Is the set of all pairs of natural numbers countable?

Question

Say that $\Bbb N \times \Bbb N$ is the set of all pairs $(n_1, n_2)$ of natural numbers. Is it countable? My hypothesis is yes it is countable because sets are countable. But I am unable to come up with a proof. Is my hypothesis correct? How is it countable?

Answer 1

Consider the function $f: \mathbb{N} \times \mathbb{N} \longrightarrow \mathbb{N}$ defined by $f(a,b)=2^a \, 3^b$. Then this function is one-one. Consequently cardinality of $\mathbb{N} \times \mathbb{N}$ is "no more than" (if I may use this phrase) that of $\mathbb{N}$, hence countable.

Answer 2

First, list the pairs in which the sum is $0$:

$$(0,0)$$

Then those in which the sum is $1$:

$$(1,0),(0,1)$$

Then those in which the sum is $2$:

$$(2,0),(1,1),(0,2)$$

Then those in which the sum is $3$:

$$(3,0),(2,1),(1,2),(0,3)$$

And so on.

Answer 3

Yes, you do the diagonalization like with rational numbers which is basically the same thing.

Answer 4

Yes, here is a bijection example, where $p_k$ is the $kth$ prime number:

• $f(x,y)=p_x^{p_y}$

• $g(x)=(x,x)$

Answer 5

Another easy way :take a pair, write down the numbers in any numeration basis. For example (decimal) 1234 and 987. Add extra zeros where needed so they are the same length, and shuffle them

1 2 3 4
 0 9 8 7
--------
10293847

Reverse operation : take digits with even (resp. odd) positions.

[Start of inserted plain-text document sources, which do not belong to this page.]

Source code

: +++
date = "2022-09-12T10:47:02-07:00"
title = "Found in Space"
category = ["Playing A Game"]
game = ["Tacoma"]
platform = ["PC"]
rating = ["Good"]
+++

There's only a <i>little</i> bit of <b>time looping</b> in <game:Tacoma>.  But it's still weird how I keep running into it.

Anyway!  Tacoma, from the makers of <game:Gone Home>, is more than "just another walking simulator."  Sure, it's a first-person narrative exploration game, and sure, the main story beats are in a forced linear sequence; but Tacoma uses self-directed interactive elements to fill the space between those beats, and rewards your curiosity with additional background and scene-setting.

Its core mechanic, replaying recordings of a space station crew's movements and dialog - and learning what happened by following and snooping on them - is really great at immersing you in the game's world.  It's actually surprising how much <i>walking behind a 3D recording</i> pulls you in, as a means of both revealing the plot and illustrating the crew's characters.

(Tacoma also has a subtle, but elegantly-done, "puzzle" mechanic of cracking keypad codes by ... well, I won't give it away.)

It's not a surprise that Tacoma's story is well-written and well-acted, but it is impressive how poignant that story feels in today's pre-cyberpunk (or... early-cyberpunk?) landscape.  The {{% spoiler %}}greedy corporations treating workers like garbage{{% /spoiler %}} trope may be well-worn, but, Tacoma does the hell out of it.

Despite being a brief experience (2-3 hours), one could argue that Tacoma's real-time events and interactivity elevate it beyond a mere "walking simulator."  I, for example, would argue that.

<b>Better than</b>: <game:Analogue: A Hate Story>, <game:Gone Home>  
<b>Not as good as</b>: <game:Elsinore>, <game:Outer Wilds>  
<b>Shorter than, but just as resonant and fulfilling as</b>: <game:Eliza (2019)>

EDIT: and of course there are explicit formulas, here given as 3 recursive Python functions

def combine(a,b):
   return 0 if a==0 and b==0 else 10*combine(b/10, a) + (b % 10)
def second(n):
   return 0 if n==0 else 10*second(n/100)+ (n%10)
def first(n):
   return second(n/10)

Answer 6

Here is an explicit formula for a bijection with $\mathbf N$, using the ordering first by ‘total degree’, then by first coordinate (known as grlex order on $\mathbf N\times\mathbf N$):

$$f(n_1,n_2)=\frac{(n_1+n_2)(n_1+n_2+1)}2+n_1+1.$$